When you’re presenting data, it is important to put it into context, so the reader understands the story you are trying to tell. Explain the circumstances surrounding the data to shed light on what they represent. Only then will you be able to turn facts into meaningful information that enables positive decision-making at your organisation.
Here we explore how to place your data in context.
How to give your data context?
You may discover, for example, that 20% of people who used your service went on to paid employment. But how do you know whether that percentage is good, average, or poor? A simple step is to talk to colleagues, service users and others about what ‘good’ might look like for your organisation, and consider your results against this.

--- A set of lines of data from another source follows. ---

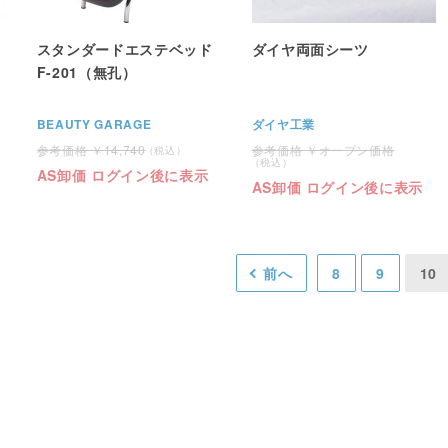
スタンダードエステベッド
ダイヤ両面シーツ
F-201（無孔）
BEAUTY GARAGE
ダイヤ工業
14,740
オープン価格
AS卸価 ログイン後に表示
AS卸価 ログイン後に表示
前へ
8
9
10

Even better, find or collect data with which you can compare your findings. There are two main types of comparison:
1. Using a baseline:
This means comparison over time. A common approach is collecting data before someone uses a service and afterwards, to see if there is a change. Baselining can also be used at an institutional level; for example, to show if your results are improving across the whole organisation over time.
2. Using a benchmark:
There are two main ways you can use benchmarking to compare your data:
- Comparing different groups of users (internal benchmarking): Comparing different user groups within your data can reveal insights about how they respond; for example, different age groups may respond differently. You can follow up with qualitative research to better understand these differences. The range of experiences and outcomes can be illuminating, so you could look at how individual users change as well as how groups of users change.

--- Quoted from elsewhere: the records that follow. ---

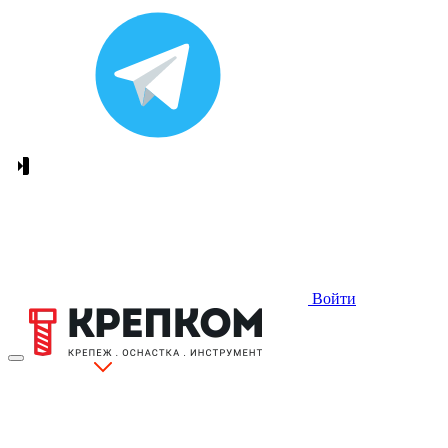
Войти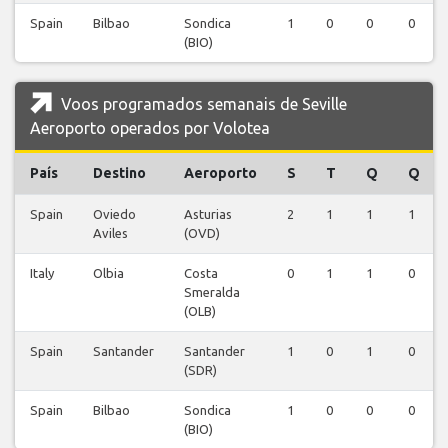
Spain
Bilbao
Sondica
1
0
0
0
(BIO)
Voos programados semanais de Seville
Aeroporto operados por Volotea
País
Destino
Aeroporto
S
T
Q
Q
Spain
Oviedo
Asturias
2
1
1
1
Aviles
(OVD)
Italy
Olbia
Costa
0
1
1
0
Smeralda
(OLB)
Spain
Santander
Santander
1
0
1
0
(SDR)
Spain
Bilbao
Sondica
1
0
0
0
(BIO)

- Comparing to other sources of data (external benchmarking): For example, The UK Data Service publishes government data on outcomes relevant to the charity sector on topics such as wellbeing, school results, and reoffending rates. This can be used to put your work into context. Remember, your users may not always be comparable to the national average. For example, a charity that runs programmes with students at risk of being excluded may have an average exclusion rate that is much higher than the national average.